Flex is a key aspect of freestyle boards. Aside from having more flex and centered stance, freestyle boards have a more proportionate nose and tail width apose to an all mountain board which has a more tapered tail. Edge construction usually varies from freestyle to all mountain as well. Researching the differences in how they are constructed may bring you a better undestanding as to what board would better suit your style.


----------



## Guest

Slaughterhouse said:


> I rarely ride park but bought a Gnu Riders Choice for this season (Gnu lists it as a freestyle board). I would have no qualms riding it in the Canadian Rockies.

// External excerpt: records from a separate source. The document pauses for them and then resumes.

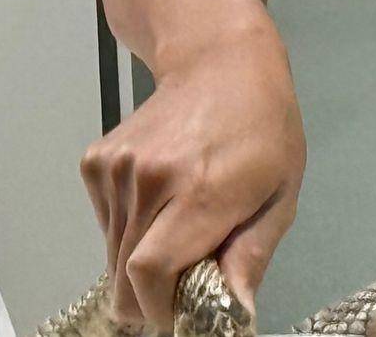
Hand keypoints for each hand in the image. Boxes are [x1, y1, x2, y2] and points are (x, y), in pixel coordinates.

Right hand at [79, 47, 304, 326]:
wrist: (220, 64)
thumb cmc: (262, 131)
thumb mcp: (280, 197)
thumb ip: (250, 257)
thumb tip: (233, 312)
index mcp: (200, 192)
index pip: (149, 273)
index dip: (157, 308)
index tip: (180, 315)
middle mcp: (148, 179)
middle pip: (123, 274)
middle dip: (150, 296)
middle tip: (183, 286)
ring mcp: (116, 167)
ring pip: (112, 253)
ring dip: (139, 262)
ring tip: (178, 231)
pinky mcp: (95, 162)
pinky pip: (105, 224)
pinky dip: (126, 232)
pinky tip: (158, 205)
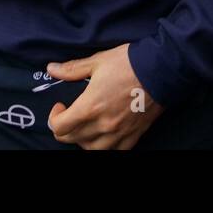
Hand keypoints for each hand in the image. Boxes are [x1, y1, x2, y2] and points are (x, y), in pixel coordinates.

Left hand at [46, 44, 164, 149]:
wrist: (161, 70)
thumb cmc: (129, 64)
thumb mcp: (97, 61)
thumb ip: (72, 69)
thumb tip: (51, 69)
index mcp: (90, 106)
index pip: (60, 127)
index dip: (53, 117)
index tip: (60, 106)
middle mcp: (103, 124)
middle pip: (72, 139)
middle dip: (64, 128)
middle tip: (69, 115)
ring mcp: (119, 133)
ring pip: (92, 149)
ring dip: (83, 140)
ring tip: (85, 126)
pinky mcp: (134, 136)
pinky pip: (115, 151)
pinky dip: (106, 147)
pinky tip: (105, 135)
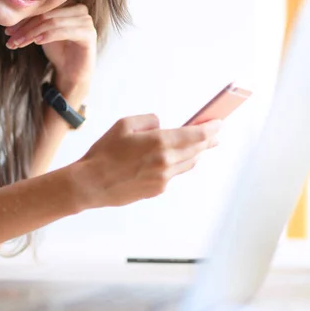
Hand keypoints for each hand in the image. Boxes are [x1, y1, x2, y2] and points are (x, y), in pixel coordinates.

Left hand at [5, 4, 95, 95]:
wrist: (72, 72)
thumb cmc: (59, 51)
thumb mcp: (42, 34)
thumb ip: (32, 23)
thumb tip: (10, 19)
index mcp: (68, 4)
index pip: (42, 9)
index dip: (23, 19)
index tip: (7, 31)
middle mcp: (79, 9)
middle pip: (46, 14)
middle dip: (25, 27)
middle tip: (10, 38)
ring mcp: (86, 21)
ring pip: (52, 22)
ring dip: (32, 33)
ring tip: (18, 43)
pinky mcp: (89, 34)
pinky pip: (63, 31)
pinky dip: (48, 36)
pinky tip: (36, 42)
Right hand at [78, 115, 221, 207]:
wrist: (91, 183)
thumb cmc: (104, 152)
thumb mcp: (125, 124)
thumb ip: (149, 121)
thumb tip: (162, 125)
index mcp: (159, 142)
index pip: (196, 135)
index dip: (212, 128)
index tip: (219, 123)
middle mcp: (166, 162)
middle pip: (197, 150)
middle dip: (208, 140)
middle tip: (216, 134)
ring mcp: (163, 178)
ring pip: (188, 163)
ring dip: (195, 153)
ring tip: (200, 146)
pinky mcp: (157, 189)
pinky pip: (174, 174)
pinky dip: (177, 164)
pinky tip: (174, 160)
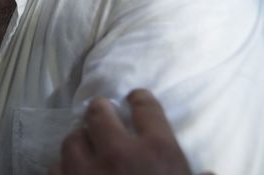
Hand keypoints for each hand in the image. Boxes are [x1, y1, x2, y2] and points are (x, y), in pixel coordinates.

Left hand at [52, 89, 191, 174]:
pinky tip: (71, 171)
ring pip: (72, 139)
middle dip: (100, 110)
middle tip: (102, 113)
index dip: (140, 99)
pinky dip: (64, 168)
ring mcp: (86, 170)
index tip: (136, 98)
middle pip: (99, 112)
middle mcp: (119, 152)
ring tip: (84, 144)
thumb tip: (210, 172)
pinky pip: (56, 168)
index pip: (146, 107)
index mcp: (157, 151)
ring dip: (79, 141)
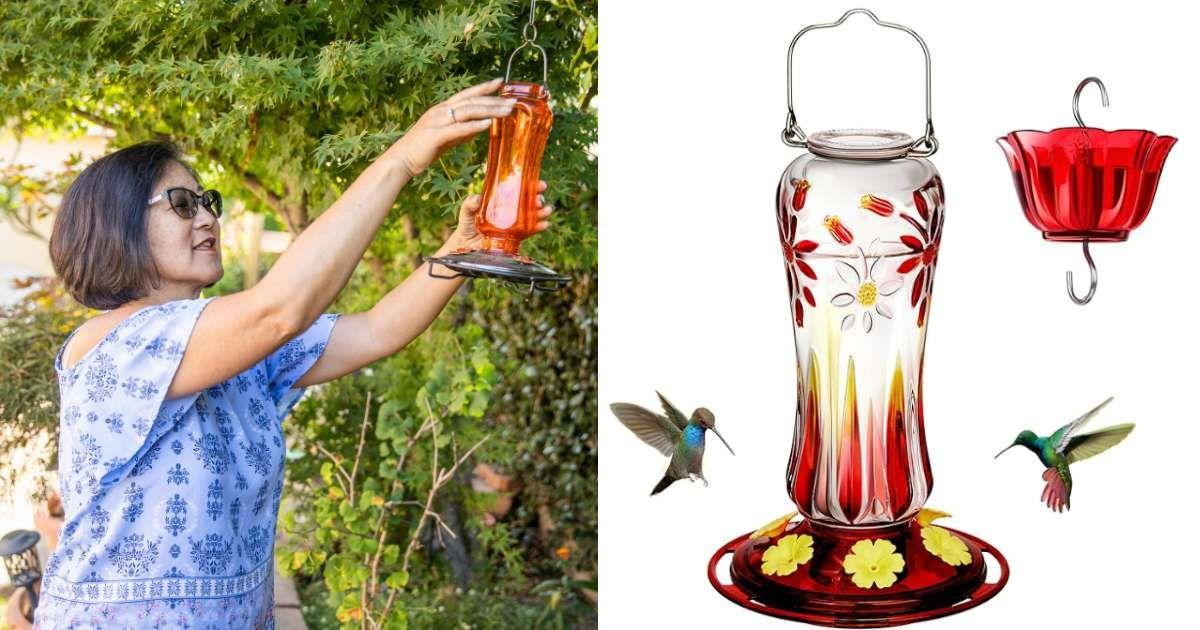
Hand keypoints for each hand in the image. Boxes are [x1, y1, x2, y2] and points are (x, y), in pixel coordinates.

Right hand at [389, 78, 515, 175]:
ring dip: (489, 110)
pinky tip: (487, 125)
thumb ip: (462, 130)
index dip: (483, 87)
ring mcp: (437, 121)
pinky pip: (458, 128)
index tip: (500, 82)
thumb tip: (481, 126)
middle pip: (471, 101)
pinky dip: (473, 126)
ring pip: (468, 111)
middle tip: (513, 101)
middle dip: (493, 100)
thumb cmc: (423, 149)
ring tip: (507, 111)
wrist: (401, 160)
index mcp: (442, 109)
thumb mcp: (447, 137)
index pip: (467, 94)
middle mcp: (440, 111)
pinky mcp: (436, 135)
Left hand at [449, 180, 552, 250]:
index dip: (531, 186)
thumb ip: (469, 204)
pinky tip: (545, 224)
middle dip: (538, 199)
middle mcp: (510, 211)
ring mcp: (515, 224)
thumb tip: (477, 199)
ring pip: (533, 216)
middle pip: (529, 202)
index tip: (540, 184)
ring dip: (542, 212)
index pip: (519, 190)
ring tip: (547, 210)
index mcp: (502, 200)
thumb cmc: (467, 226)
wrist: (467, 246)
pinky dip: (538, 228)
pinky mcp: (516, 237)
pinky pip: (530, 231)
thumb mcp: (466, 212)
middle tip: (540, 199)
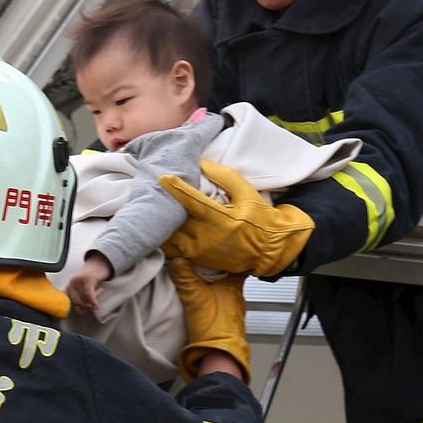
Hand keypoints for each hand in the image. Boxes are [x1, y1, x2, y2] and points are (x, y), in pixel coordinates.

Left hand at [66, 253, 112, 312]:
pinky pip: (89, 294)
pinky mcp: (88, 279)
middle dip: (85, 306)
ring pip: (84, 298)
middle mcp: (72, 282)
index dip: (75, 306)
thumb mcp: (83, 287)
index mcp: (69, 285)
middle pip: (76, 301)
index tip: (81, 310)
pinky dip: (93, 301)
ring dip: (92, 301)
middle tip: (93, 304)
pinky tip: (97, 305)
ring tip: (99, 291)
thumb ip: (81, 297)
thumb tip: (80, 311)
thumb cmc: (91, 276)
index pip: (69, 300)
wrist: (99, 262)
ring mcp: (79, 280)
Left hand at [160, 159, 314, 276]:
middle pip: (176, 220)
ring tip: (151, 208)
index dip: (177, 189)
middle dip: (162, 206)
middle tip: (151, 191)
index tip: (163, 177)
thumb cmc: (261, 219)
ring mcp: (201, 250)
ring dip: (160, 223)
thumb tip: (203, 163)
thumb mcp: (248, 194)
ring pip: (170, 236)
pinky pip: (173, 248)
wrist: (271, 250)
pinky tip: (159, 225)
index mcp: (223, 219)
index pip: (194, 202)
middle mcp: (209, 237)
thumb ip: (226, 177)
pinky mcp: (197, 258)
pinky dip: (164, 236)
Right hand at [170, 258, 249, 382]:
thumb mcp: (194, 295)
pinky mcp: (226, 323)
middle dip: (218, 271)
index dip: (229, 256)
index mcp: (235, 287)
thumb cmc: (213, 325)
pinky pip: (220, 305)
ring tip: (201, 280)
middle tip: (205, 263)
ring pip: (225, 293)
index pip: (237, 265)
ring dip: (215, 287)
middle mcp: (237, 298)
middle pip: (230, 279)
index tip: (220, 251)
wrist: (218, 353)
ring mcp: (234, 312)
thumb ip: (184, 276)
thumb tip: (177, 260)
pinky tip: (203, 300)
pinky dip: (213, 300)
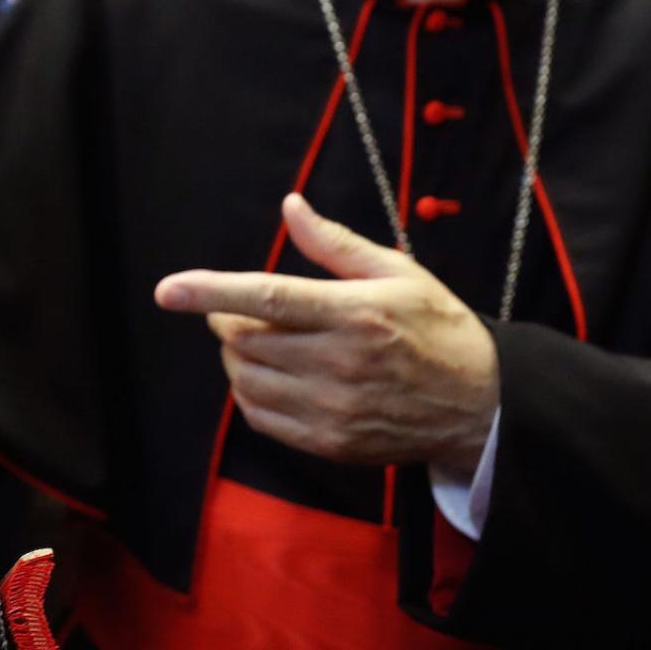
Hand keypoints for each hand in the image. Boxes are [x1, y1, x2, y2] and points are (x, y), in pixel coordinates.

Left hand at [154, 193, 498, 475]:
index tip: (168, 289)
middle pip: (246, 342)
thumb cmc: (437, 327)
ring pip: (246, 381)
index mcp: (355, 312)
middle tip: (239, 312)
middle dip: (226, 321)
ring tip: (256, 342)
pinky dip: (249, 394)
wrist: (482, 406)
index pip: (267, 298)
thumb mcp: (396, 272)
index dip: (211, 292)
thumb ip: (334, 243)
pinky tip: (269, 376)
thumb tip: (290, 206)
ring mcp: (334, 408)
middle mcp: (341, 363)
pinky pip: (261, 418)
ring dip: (235, 358)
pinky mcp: (330, 442)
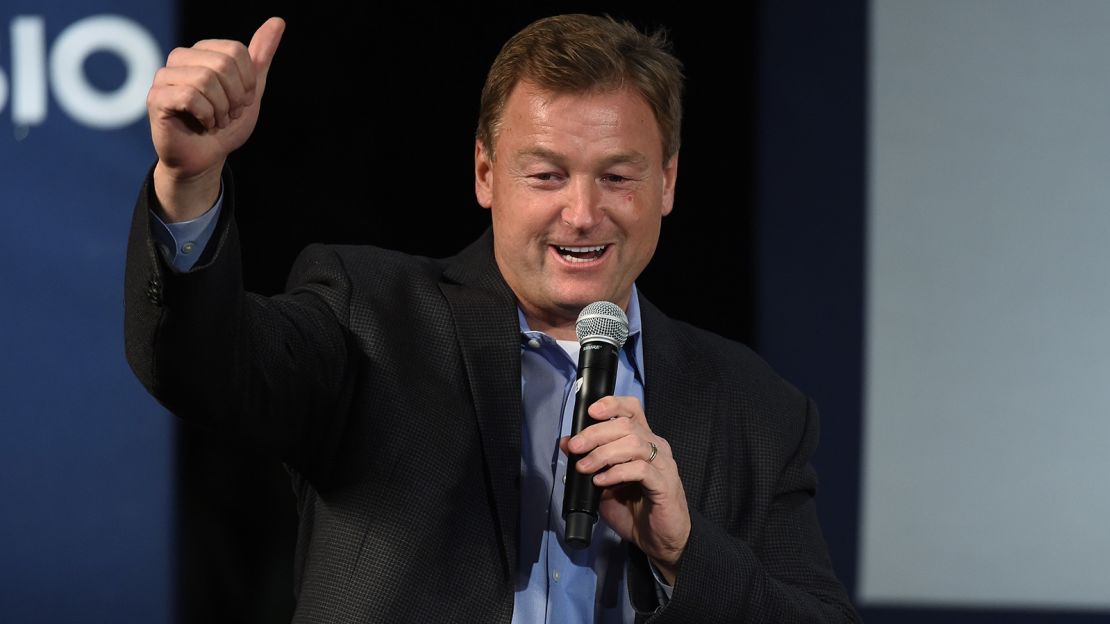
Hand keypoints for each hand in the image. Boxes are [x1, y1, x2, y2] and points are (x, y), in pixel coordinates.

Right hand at [148, 17, 284, 220]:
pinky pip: (189, 97)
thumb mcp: (252, 90)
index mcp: (202, 52)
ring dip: (221, 109)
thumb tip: (277, 21)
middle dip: (235, 97)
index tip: (241, 101)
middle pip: (222, 64)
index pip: (236, 51)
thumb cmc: (226, 125)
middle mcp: (180, 59)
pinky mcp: (156, 98)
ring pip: (205, 79)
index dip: (247, 82)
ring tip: (216, 120)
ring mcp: (164, 77)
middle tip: (228, 114)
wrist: (207, 158)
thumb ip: (261, 57)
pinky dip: (206, 116)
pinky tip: (203, 125)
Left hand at [559, 396, 690, 583]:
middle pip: (626, 425)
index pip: (632, 409)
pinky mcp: (665, 484)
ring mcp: (663, 464)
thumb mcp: (603, 484)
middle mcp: (656, 447)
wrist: (660, 541)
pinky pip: (641, 469)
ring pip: (633, 443)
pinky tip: (602, 481)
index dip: (612, 404)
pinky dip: (617, 472)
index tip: (590, 411)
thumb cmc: (634, 510)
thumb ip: (589, 463)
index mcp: (643, 440)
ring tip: (584, 467)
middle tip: (575, 447)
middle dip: (595, 433)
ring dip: (603, 453)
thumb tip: (566, 443)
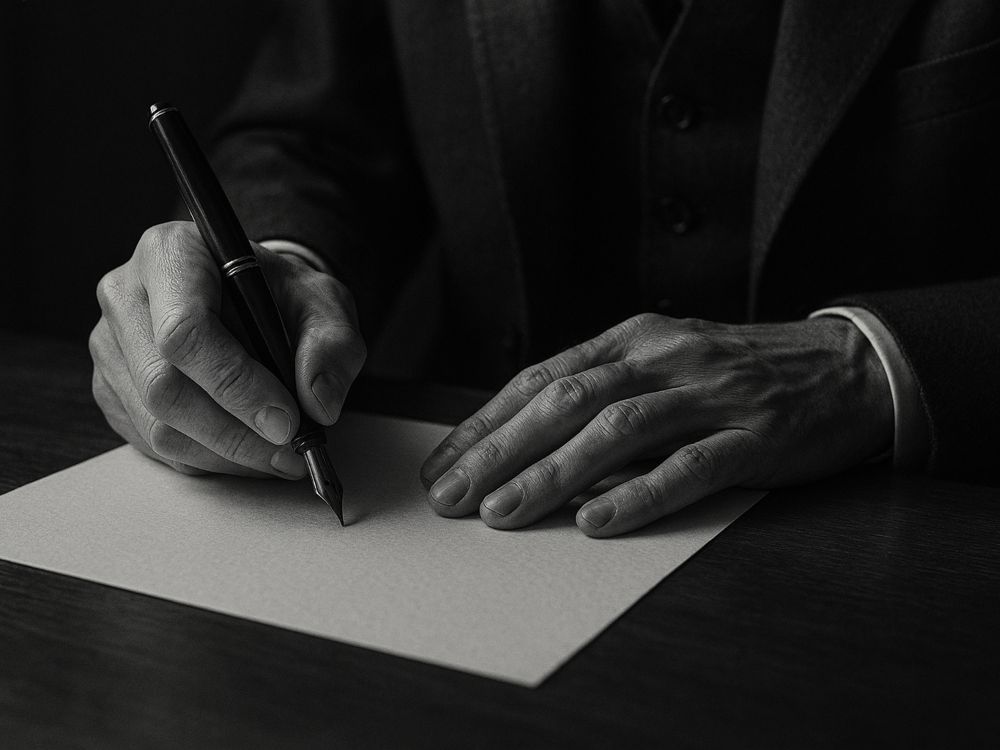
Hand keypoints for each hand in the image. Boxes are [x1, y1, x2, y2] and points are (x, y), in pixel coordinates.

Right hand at [89, 222, 365, 477]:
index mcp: (172, 255)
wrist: (250, 298)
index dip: (236, 385)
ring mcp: (111, 346)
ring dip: (225, 454)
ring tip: (278, 455)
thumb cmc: (281, 295)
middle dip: (235, 433)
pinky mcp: (111, 388)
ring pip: (156, 425)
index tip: (286, 420)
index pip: (185, 331)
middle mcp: (126, 296)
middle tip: (291, 452)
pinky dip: (206, 458)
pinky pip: (151, 443)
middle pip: (164, 386)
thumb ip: (331, 345)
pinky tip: (246, 450)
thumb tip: (319, 404)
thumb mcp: (324, 302)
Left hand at [420, 313, 891, 536]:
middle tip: (451, 497)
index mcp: (633, 340)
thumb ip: (606, 390)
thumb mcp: (664, 361)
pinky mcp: (756, 435)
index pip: (542, 378)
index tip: (443, 464)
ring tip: (502, 512)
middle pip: (566, 402)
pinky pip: (692, 465)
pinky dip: (641, 494)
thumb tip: (529, 440)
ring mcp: (710, 395)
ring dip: (552, 472)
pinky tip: (597, 521)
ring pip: (617, 430)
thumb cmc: (738, 372)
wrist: (846, 366)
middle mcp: (663, 359)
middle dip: (499, 451)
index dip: (487, 422)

Riders choice is a directional board.


----------



## BurtonAvenger

Oh no ugly graphics, who cares bust out the Krylon and go to town. I hate like 90% of all the boards I've owned graphics, buy for function not fashion.


----------



## Slaughterhouse

anthonybsd said:


> Riders choice is a directional board.


If that is the case, even better! I've been very satisfied with my other directional boards so nothing should seem out of the ordinary then. Thanks for the info!


----------



## PaoloSmythe

My understanding is that the freestyle format has more centrally located binder mounts (all being slighty SLIGHTY rear set); 

freestyle boards are also effectively twintip; ie the tail is the same shape as the nose (all being more directional as already said); 

but the issue of pop is one that isn't as relevent as it once was, as the technology available in materials now, allows both types of plank to be _poppy_, with a greater or lesser degree of flexibility / stiffness both tortionally or longitudinally reamining available; 

freestyle boards are generally softer than all mountain planks to allow easier butters / presses etc, whereas the all boards need greater rigidity to cut thru the snow at speed.

personally, altho described as an _all mountain slayer_, i find the Nitro Shogun has served me well off kickers, even when landing fakie and even coped with the occasional rainbow rail / box in the park. but it is never more fun than when cutting thru powder or just shredding down cordruoy piste


----------